=== AIM OF THE TASK ===
Would you return exactly the lines from the top of the data below through the one containing "right elbow: (346, 204, 13)", leaving out the pictures?
== GIVEN RECORDS ==
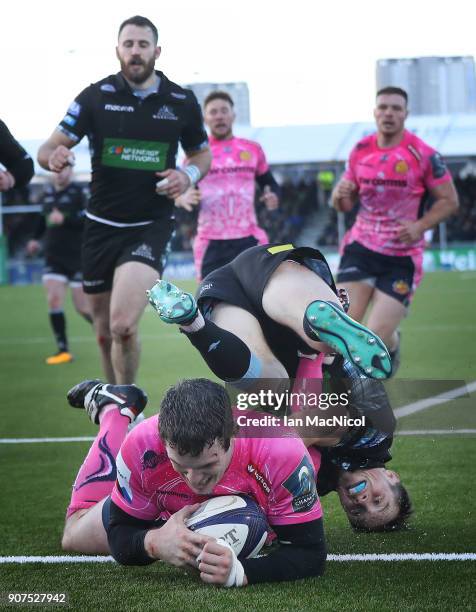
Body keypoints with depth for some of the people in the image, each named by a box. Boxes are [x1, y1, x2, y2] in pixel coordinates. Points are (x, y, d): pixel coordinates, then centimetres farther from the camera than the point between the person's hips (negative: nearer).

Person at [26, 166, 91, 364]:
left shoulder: (78, 192, -10)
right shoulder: (48, 193, 10)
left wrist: (65, 219, -29)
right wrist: (36, 238, 22)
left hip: (78, 257, -5)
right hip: (53, 256, 5)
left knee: (82, 306, -1)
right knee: (54, 299, -9)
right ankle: (63, 350, -4)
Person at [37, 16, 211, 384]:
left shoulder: (182, 102, 0)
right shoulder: (96, 97, -3)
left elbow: (201, 154, 15)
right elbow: (49, 149, -4)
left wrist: (188, 176, -8)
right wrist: (54, 157, -29)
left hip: (151, 227, -2)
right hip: (101, 226, 2)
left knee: (123, 325, -22)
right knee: (105, 334, 11)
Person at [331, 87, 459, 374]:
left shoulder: (423, 155, -10)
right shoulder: (360, 151, 3)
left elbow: (449, 200, -3)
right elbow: (346, 204, 13)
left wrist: (420, 226, -19)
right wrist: (340, 196, -11)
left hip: (402, 257, -3)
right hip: (361, 248, 3)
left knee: (378, 336, -8)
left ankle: (393, 347, 30)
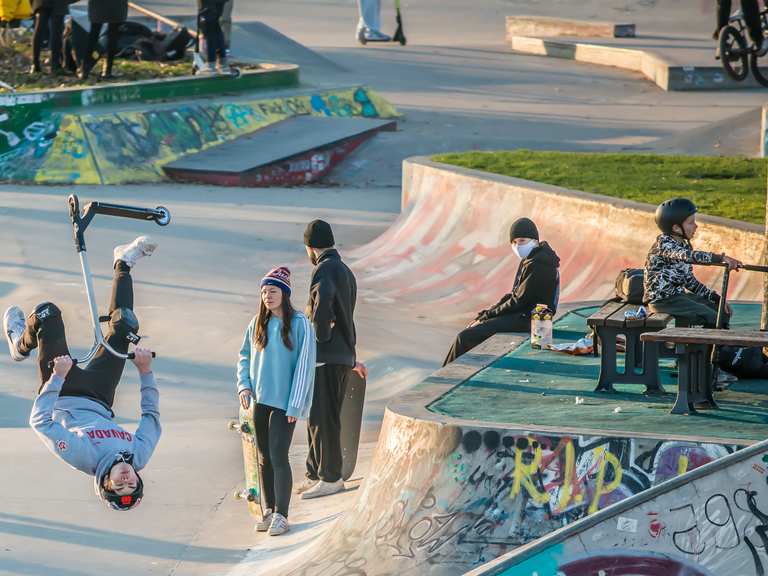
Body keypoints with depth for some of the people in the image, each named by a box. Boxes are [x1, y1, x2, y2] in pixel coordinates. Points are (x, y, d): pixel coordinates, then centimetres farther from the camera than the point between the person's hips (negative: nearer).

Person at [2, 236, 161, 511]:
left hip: (64, 396, -3)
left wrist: (58, 377, -40)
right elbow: (152, 416, -13)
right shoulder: (140, 456, -30)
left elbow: (39, 421, -39)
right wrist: (146, 372, -20)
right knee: (124, 327, 0)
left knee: (47, 313, -8)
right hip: (99, 400, 3)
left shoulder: (83, 457, -42)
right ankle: (123, 265, 32)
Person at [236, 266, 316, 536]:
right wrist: (244, 386, 2)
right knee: (264, 458, 9)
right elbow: (244, 356, 19)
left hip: (284, 402, -5)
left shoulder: (300, 324, -8)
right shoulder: (257, 324, 7)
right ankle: (268, 511, 17)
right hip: (259, 400, 5)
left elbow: (304, 365, -9)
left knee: (278, 457, -10)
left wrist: (295, 405, -12)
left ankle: (281, 515, -5)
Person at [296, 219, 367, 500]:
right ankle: (315, 474, 23)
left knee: (323, 419, -3)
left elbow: (323, 299, -36)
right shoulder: (345, 271, 19)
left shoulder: (325, 270, -13)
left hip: (325, 358, -10)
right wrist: (351, 358, 32)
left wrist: (321, 336, -23)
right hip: (343, 356, 10)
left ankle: (330, 478, 1)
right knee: (316, 418, 16)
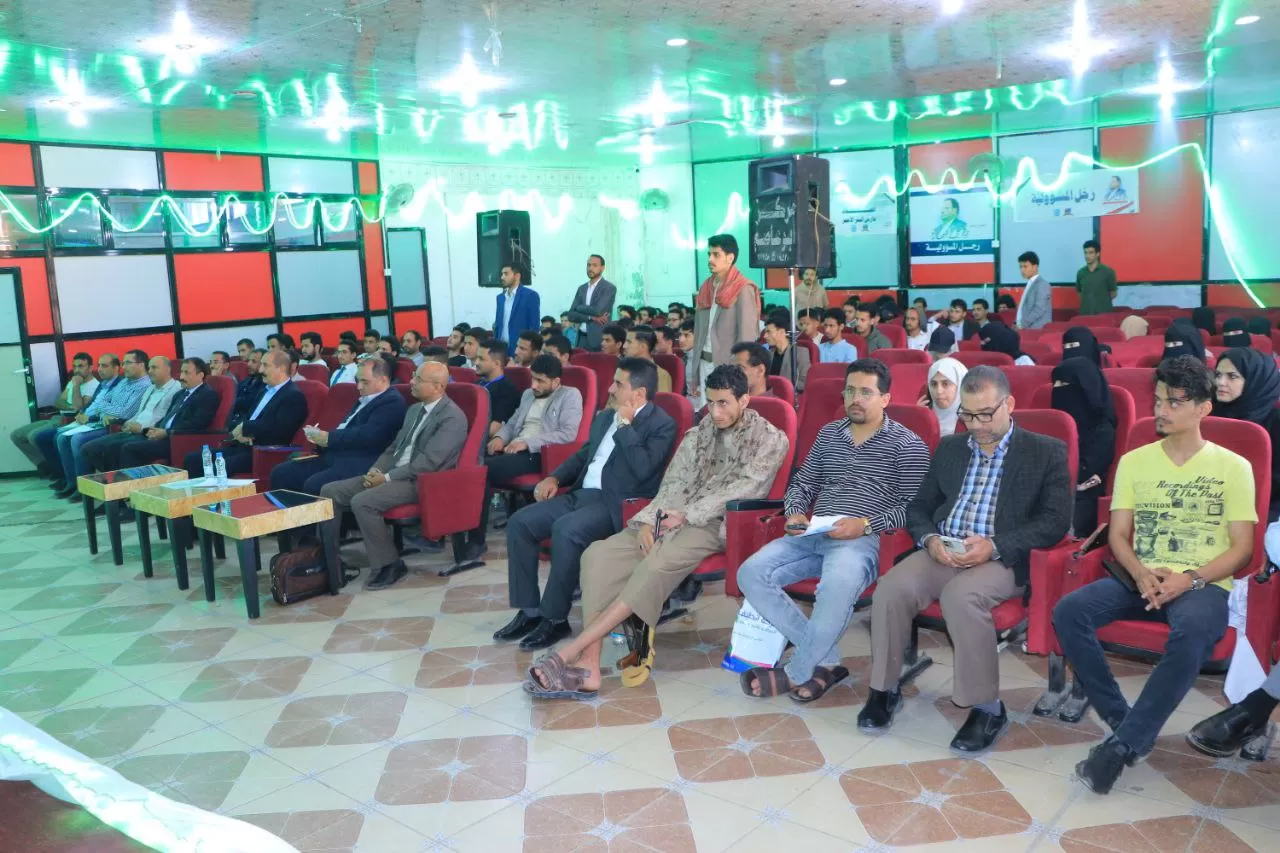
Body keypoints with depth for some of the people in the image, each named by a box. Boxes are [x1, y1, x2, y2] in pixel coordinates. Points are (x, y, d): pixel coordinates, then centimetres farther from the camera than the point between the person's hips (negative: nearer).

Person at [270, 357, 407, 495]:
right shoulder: (364, 400, 22)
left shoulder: (392, 402, -8)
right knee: (281, 473, 0)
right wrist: (320, 437, 3)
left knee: (313, 485, -30)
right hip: (335, 457, 10)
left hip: (359, 464, -10)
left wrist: (329, 438, -14)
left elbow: (368, 435, -20)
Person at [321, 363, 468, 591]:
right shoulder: (414, 409, 17)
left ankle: (388, 564, -13)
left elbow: (428, 462, -20)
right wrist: (376, 470, 1)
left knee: (362, 502, -29)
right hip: (392, 474, 9)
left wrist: (387, 478, -17)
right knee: (330, 491, -3)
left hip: (420, 482, -9)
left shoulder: (453, 417, -12)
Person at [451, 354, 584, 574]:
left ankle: (475, 543, -19)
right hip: (513, 449, 7)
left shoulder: (570, 395, 2)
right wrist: (500, 437, 2)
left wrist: (528, 442, -16)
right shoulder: (528, 394, 25)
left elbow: (568, 434, -11)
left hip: (538, 454, -7)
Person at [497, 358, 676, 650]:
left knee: (566, 530, -34)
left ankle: (555, 618, -17)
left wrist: (625, 425, -13)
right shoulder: (606, 416, 18)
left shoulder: (662, 425, -5)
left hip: (615, 503, -8)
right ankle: (529, 611, -1)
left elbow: (643, 469, -20)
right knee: (519, 523, -8)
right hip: (581, 493, 8)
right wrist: (554, 477, 10)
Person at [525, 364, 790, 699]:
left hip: (722, 523, -6)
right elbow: (673, 485, 11)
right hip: (678, 517, 6)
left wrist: (687, 514, -17)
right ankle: (588, 667, -27)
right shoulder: (699, 434, 18)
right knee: (599, 554, -18)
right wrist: (649, 520, -8)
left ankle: (569, 653, -32)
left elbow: (743, 487, -10)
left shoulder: (770, 439, 2)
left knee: (659, 563, -35)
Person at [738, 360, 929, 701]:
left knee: (837, 587, -39)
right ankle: (826, 661, -11)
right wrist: (795, 513, 2)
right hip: (813, 536, 6)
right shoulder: (829, 433, 20)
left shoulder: (907, 445, 3)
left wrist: (864, 525, -17)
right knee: (751, 574, -18)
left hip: (864, 540, -6)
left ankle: (795, 673, -13)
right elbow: (802, 483, 23)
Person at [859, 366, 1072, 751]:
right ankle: (885, 689, -6)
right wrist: (930, 540, -7)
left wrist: (995, 545, -18)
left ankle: (987, 708, -17)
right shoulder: (949, 448, 18)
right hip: (942, 553, 4)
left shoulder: (1047, 452, 4)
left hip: (1002, 559, -4)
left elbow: (1056, 521, -5)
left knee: (961, 596, -35)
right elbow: (918, 507, 17)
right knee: (891, 587, -24)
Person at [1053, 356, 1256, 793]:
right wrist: (1141, 573, -13)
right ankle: (1124, 722, -14)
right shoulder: (1134, 461, 12)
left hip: (1202, 584, -3)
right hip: (1142, 579, 3)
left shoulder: (1233, 467, 5)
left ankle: (1123, 744, -27)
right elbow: (1118, 534, 9)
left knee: (1192, 632, -39)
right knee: (1069, 611, -25)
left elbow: (1241, 547, 0)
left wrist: (1189, 578, -18)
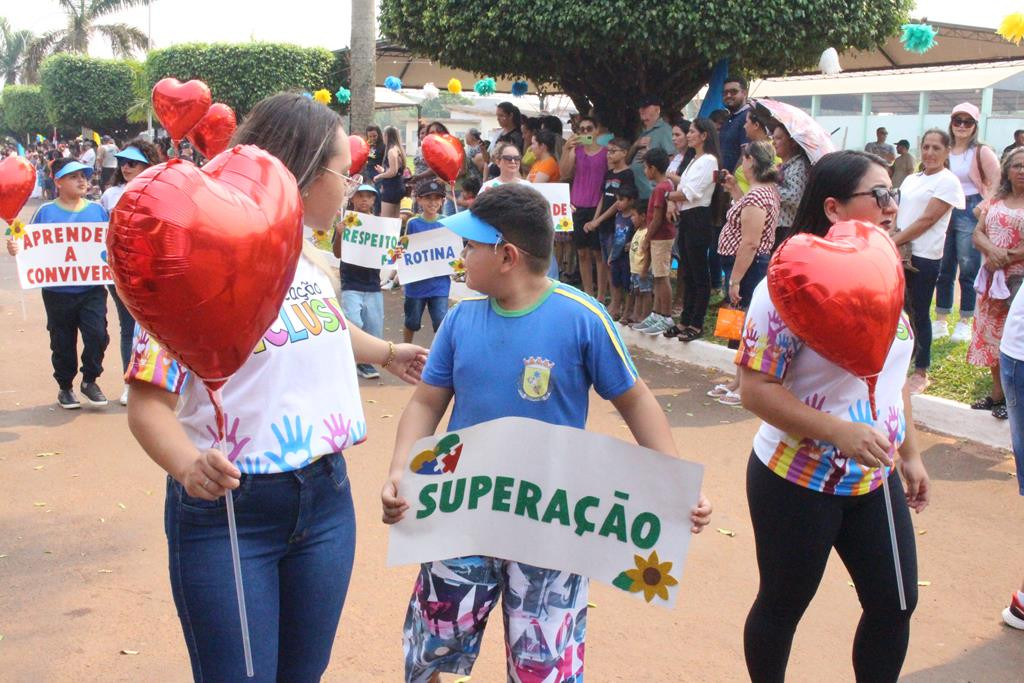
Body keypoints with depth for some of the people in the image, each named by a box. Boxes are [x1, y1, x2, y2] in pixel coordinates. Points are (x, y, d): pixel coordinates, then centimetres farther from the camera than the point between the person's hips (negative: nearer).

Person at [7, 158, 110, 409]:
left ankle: (90, 381, 12)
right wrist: (16, 249, -20)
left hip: (92, 289, 1)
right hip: (58, 292, -1)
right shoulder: (45, 212, -1)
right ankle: (65, 387, 29)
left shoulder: (97, 210, 5)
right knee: (62, 342, 10)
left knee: (97, 335, -11)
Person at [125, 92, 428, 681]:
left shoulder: (312, 261, 7)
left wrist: (388, 353, 42)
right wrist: (190, 466, -38)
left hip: (326, 497, 7)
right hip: (229, 507, -6)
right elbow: (150, 403, -19)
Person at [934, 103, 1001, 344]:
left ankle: (964, 323, 12)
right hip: (944, 212, 4)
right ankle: (941, 321, 18)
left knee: (968, 269, 1)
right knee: (943, 269, 8)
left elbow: (997, 184, -7)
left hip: (969, 212, -4)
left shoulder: (982, 152, -4)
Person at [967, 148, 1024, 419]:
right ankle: (997, 394, 20)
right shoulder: (996, 201, 13)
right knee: (992, 333, 9)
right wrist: (992, 250, -14)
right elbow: (978, 234, 6)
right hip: (993, 279, 6)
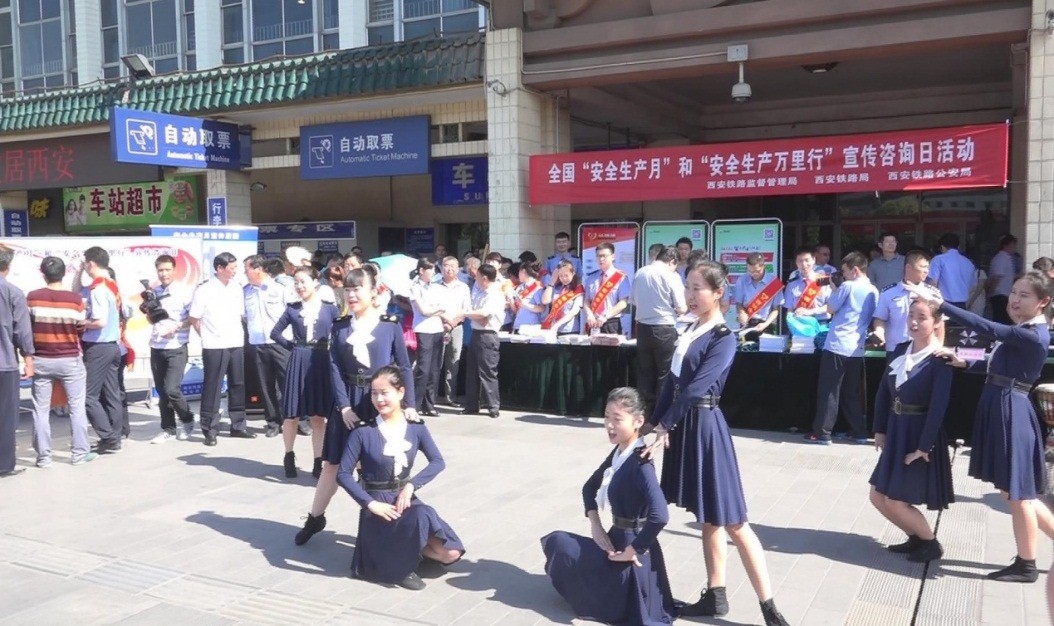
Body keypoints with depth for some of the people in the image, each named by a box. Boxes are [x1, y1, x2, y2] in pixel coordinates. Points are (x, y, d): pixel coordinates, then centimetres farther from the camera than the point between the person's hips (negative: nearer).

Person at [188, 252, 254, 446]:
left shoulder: (236, 288, 8)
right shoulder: (204, 290, -7)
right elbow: (193, 319, -2)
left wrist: (239, 334, 8)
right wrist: (208, 335, 1)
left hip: (236, 344, 5)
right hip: (214, 347, -5)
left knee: (237, 386, 11)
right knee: (212, 389, 0)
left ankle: (238, 426, 22)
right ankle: (210, 430, 8)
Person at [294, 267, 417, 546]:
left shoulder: (390, 327, -4)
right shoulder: (339, 327, 3)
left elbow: (404, 368, -3)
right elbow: (335, 369, -1)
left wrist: (409, 405, -11)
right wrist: (343, 406, -11)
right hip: (347, 402, 2)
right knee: (333, 464, 11)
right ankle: (314, 518, 29)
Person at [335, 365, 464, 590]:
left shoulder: (416, 428, -1)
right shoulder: (363, 433, -10)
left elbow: (438, 461, -8)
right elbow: (343, 474, -11)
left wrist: (411, 485, -22)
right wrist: (370, 503, -21)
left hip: (404, 499, 4)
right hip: (378, 505, -4)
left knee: (450, 553, -8)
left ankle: (406, 550, 17)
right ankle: (404, 566, -6)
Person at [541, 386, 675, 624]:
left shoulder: (640, 462, -24)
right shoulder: (618, 452, 2)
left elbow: (660, 516, -38)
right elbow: (590, 487, 17)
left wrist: (631, 551, -26)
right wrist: (595, 524, 2)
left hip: (631, 543, -9)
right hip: (617, 538, 9)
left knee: (557, 543, -4)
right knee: (556, 541, 17)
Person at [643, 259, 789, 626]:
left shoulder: (723, 338, -13)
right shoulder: (692, 330, 11)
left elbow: (695, 389, -20)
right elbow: (672, 380, 9)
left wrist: (663, 427, -20)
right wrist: (659, 424, 2)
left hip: (704, 428, -8)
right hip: (683, 426, 8)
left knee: (731, 520, -3)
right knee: (707, 517, 14)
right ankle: (716, 595, 24)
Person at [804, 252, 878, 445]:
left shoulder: (848, 286, -9)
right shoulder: (873, 291, 11)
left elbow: (830, 309, -3)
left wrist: (834, 290, 12)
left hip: (837, 346, -7)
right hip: (857, 349, 7)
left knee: (828, 392, -1)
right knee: (852, 393, 14)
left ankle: (822, 433, 1)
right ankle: (859, 432, 15)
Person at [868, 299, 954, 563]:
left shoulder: (940, 360, -16)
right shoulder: (900, 350, 4)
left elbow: (939, 406, -19)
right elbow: (884, 391, 8)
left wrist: (923, 446, -19)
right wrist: (879, 429, 5)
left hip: (920, 434, -7)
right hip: (896, 432, 7)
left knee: (896, 502, -2)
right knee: (878, 496, 11)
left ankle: (931, 544, 22)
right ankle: (916, 538, 31)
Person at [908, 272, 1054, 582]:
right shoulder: (1023, 331, 13)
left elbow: (986, 328, -28)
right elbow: (999, 366, 20)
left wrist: (937, 302, -30)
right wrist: (965, 363, 4)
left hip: (1011, 413, -10)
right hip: (999, 409, 10)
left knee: (1017, 491, 2)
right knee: (1013, 489, 17)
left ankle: (1026, 565, 17)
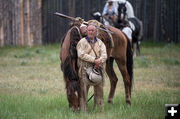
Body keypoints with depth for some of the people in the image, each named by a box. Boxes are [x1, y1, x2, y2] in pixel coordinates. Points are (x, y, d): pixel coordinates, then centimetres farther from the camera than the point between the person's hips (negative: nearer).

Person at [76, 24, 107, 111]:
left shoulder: (100, 43, 16)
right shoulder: (82, 42, 2)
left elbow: (104, 54, 4)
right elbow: (81, 54, -12)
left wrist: (100, 61, -17)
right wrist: (94, 60, -17)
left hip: (98, 68, 4)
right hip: (85, 68, -4)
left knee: (99, 89, 5)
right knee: (84, 89, -7)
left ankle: (100, 109, 12)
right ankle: (83, 110, -4)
===
=== WRITTEN ANSWER ===
Body keypoints with depth for some of the people in the image, each named by a box. Boxes are [x1, y1, x2, y2] in pixel coordinates. Points are (x, y, d): pixel coordinates, then centimetres farther from the camera than the point between the person's hips (negative: nearer).

Person at [26, 166, 91, 364]:
left shoulder: (78, 192, -10)
right shoulder: (48, 193, 10)
left wrist: (65, 219, -29)
right wrist: (36, 238, 22)
left hip: (78, 257, -5)
right hip: (53, 256, 5)
left knee: (82, 306, -1)
right knee: (54, 299, -9)
right ankle: (63, 350, -4)
Person at [37, 16, 211, 384]:
left shoulder: (182, 102, 0)
right shoulder: (96, 97, -3)
left elbow: (201, 154, 15)
right elbow: (49, 149, -4)
left wrist: (188, 176, -8)
right wrist: (54, 157, -29)
left hip: (151, 227, -2)
right hip: (101, 226, 2)
left knee: (123, 325, -22)
right knee: (105, 334, 11)
Person at [331, 87, 459, 374]:
left shoulder: (423, 155, -10)
right shoulder: (360, 151, 3)
left elbow: (449, 200, -3)
right elbow: (346, 204, 13)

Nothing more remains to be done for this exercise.